After installing the new kernel it boots fine. Then I do boot in single user mode using `boot -s` at loader's command line, and do the following:

`mount -u /
mount -a -t ufs
adjkerntz -i
mergemaster -p
cd /usr/src/
make installworld
mergemaster
reboot`

This is where things are getting messy! After rebooting the system it goes to ASUS EZ Mode and won't boot (Maybe it cannot find the boot partition or so). When I try my BIOS boot menu using F8 and boot from the disk it shows the following and freezes, nothing works except a cold reboot:


```
>> FreeBSD EFI boot block
      Loader path: /boot/loder.efi
_
```

I even tried `gpart bootcode -b /mnt/boot/pmbr -p /mnt/boot/gptboot -i 1 ada0` on FreeBSD install shell without any success. It won't even boot to the previous stage anymore.

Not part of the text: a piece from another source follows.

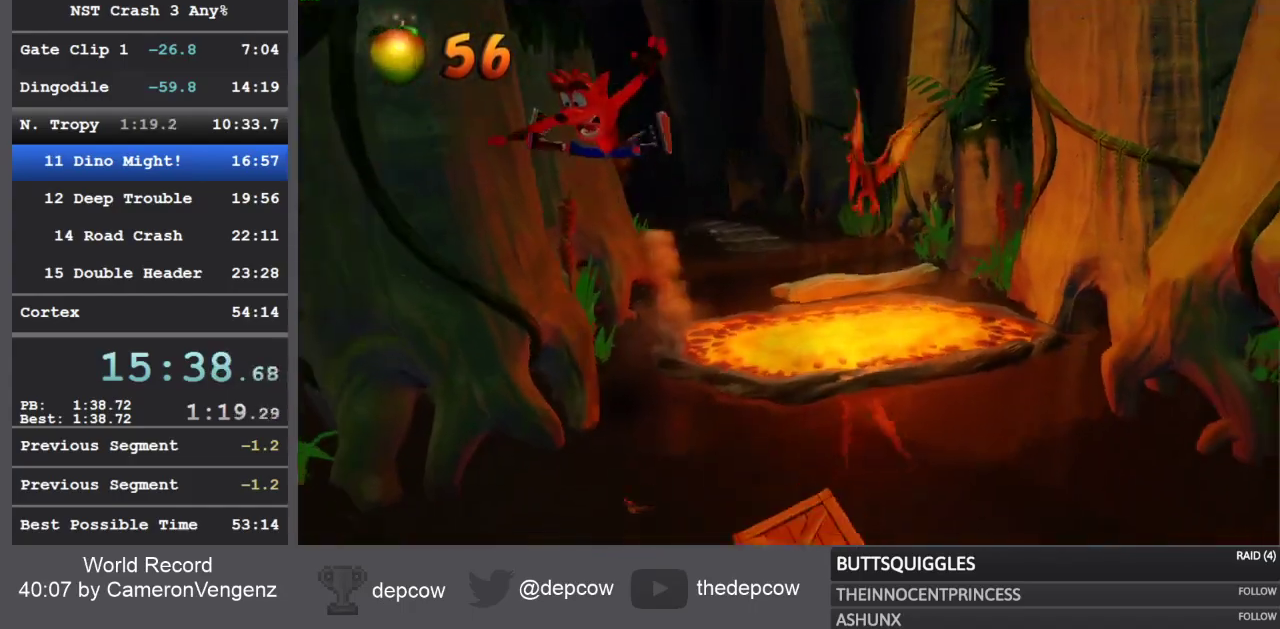
{"dt_ms": 500, "buttons": [], "left_stick": "down", "right_stick": "center", "events": [[317, "R1", "down"], [467, "R1", "up"]]}
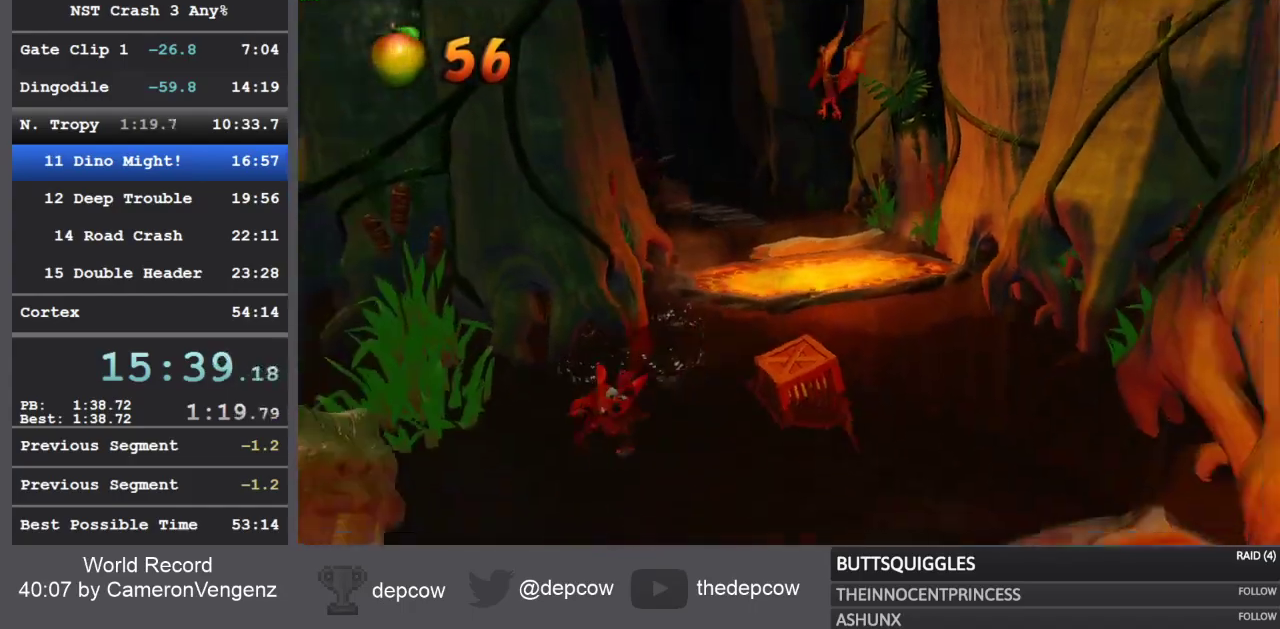
{"dt_ms": 500, "buttons": ["R1"], "left_stick": "down", "right_stick": "center", "events": [[50, "SQUARE", "down"], [283, "SQUARE", "up"], [483, "R1", "down"]]}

I followed a similar process for my P8Z77-V setup. Except the following inside /etc/make.conf:

/etc/make.conf

```
CPUTYPE?=corei7-avx
MAKE_JOBS_SAFE=yes
MAKE_JOBS_NUMBER=9
KERNCONF=GENERIC
```

I don't know what's wrong. But, I'll appreciate any help.


----------



## wblock@ (Jan 4, 2015)

Is it booting in UEFI mode or legacy BIOS mode?  If it really is a UEFI boot, writing the BIOS bootcode was a mistake.

Setting CPUTYPE?=core-avx2 might be overly optimistic.  I've had no problems using CPUTYPE?=corei7 on my i5 machines (yes, that's correct), but /usr/share/examples/etc/make.conf says core-avx2 is for clang only.  That implies that it is less well tested than the gcc options.


----------



## NuLL3rr0r (Jan 4, 2015)

Never mind. I found The Root of All Evil!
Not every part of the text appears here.